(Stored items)
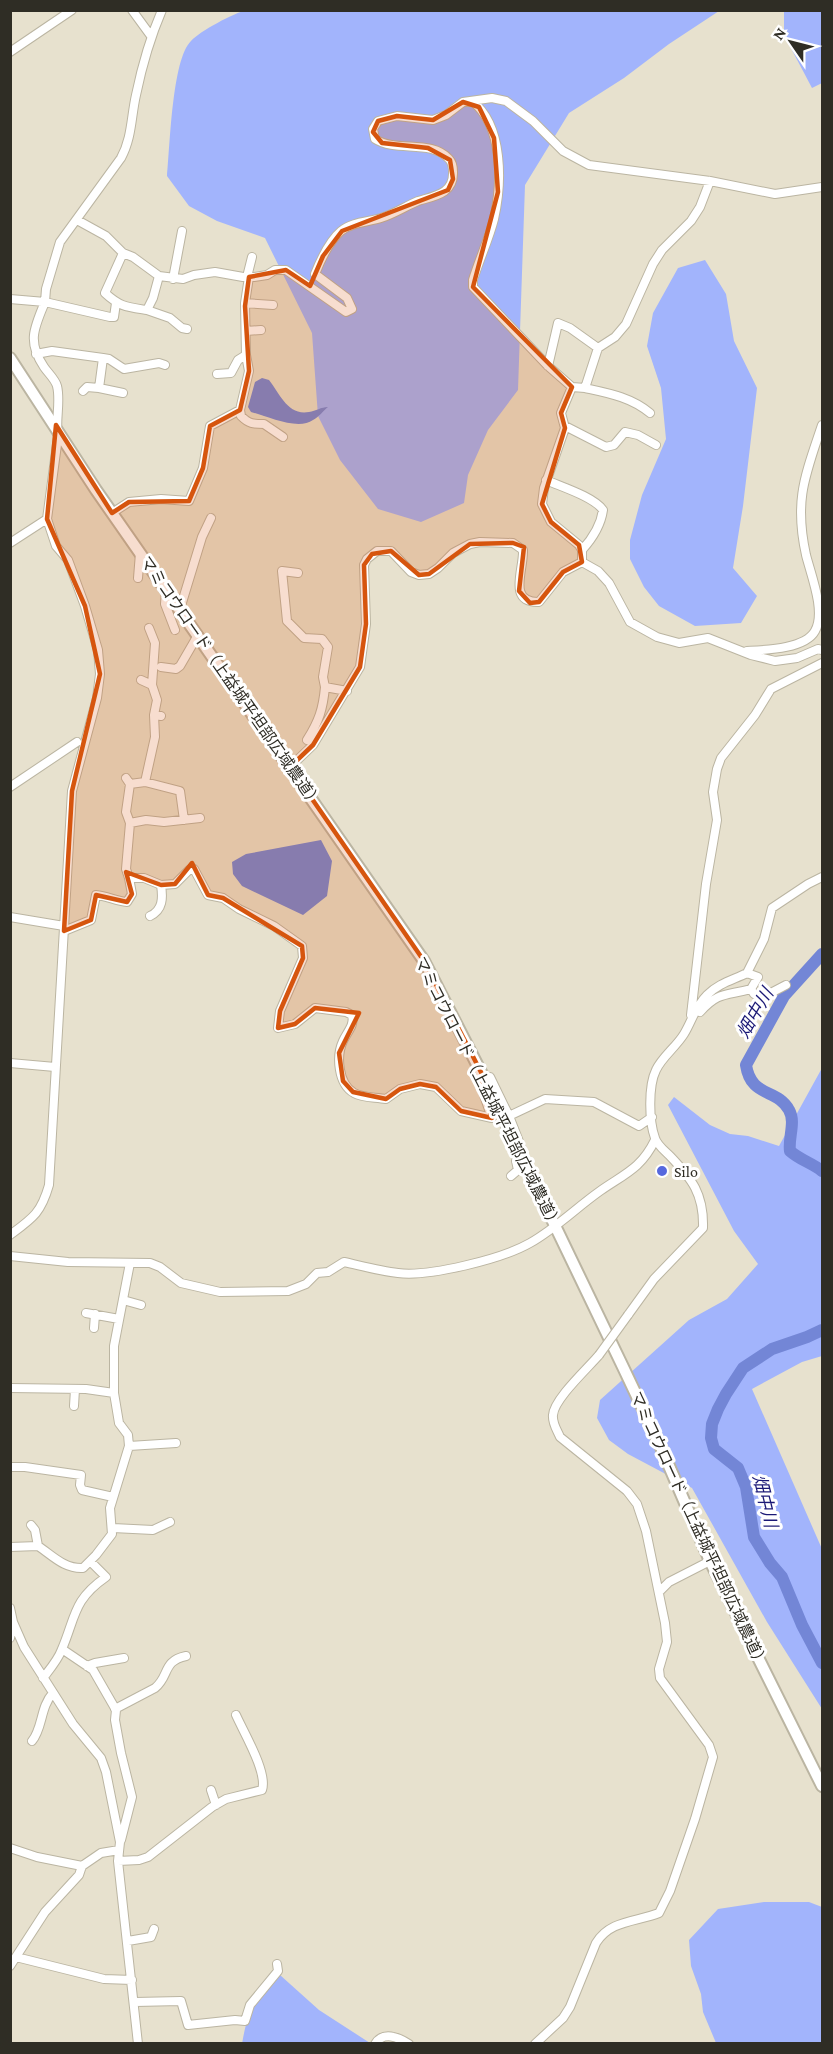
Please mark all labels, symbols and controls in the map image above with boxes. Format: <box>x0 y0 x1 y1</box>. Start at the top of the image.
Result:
north arrow <box>761 12 821 72</box>
text: N <box>769 24 789 43</box>
street label: マミコウロード（上益城平坦部広域農道） <box>137 553 325 811</box>
street label: マミコウロード（上益城平坦部広域農道） <box>412 954 564 1232</box>
water label: 畑中川 <box>733 983 778 1041</box>
place label: Silo <box>674 1163 698 1180</box>
marker: Silo <box>655 1164 669 1178</box>
street label: マミコウロード（上益城平坦部広域農道） <box>627 1389 771 1671</box>
water label: 畑中川 <box>749 1472 782 1532</box>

■ TO DO: Copy the entries precisely, images excluded.

■ REPLY:
Please mark all labels, symbols and controls in the map image above with boxes. Format: <box>x0 y0 x1 y1</box>. Start at the top of the image.
Result:
north arrow <box>761 12 821 72</box>
text: N <box>769 24 789 43</box>
street label: マミコウロード（上益城平坦部広域農道） <box>137 553 325 811</box>
street label: マミコウロード（上益城平坦部広域農道） <box>412 954 564 1232</box>
water label: 畑中川 <box>733 983 778 1041</box>
place label: Silo <box>674 1163 698 1180</box>
marker: Silo <box>655 1164 669 1178</box>
street label: マミコウロード（上益城平坦部広域農道） <box>627 1389 771 1671</box>
water label: 畑中川 <box>749 1472 782 1532</box>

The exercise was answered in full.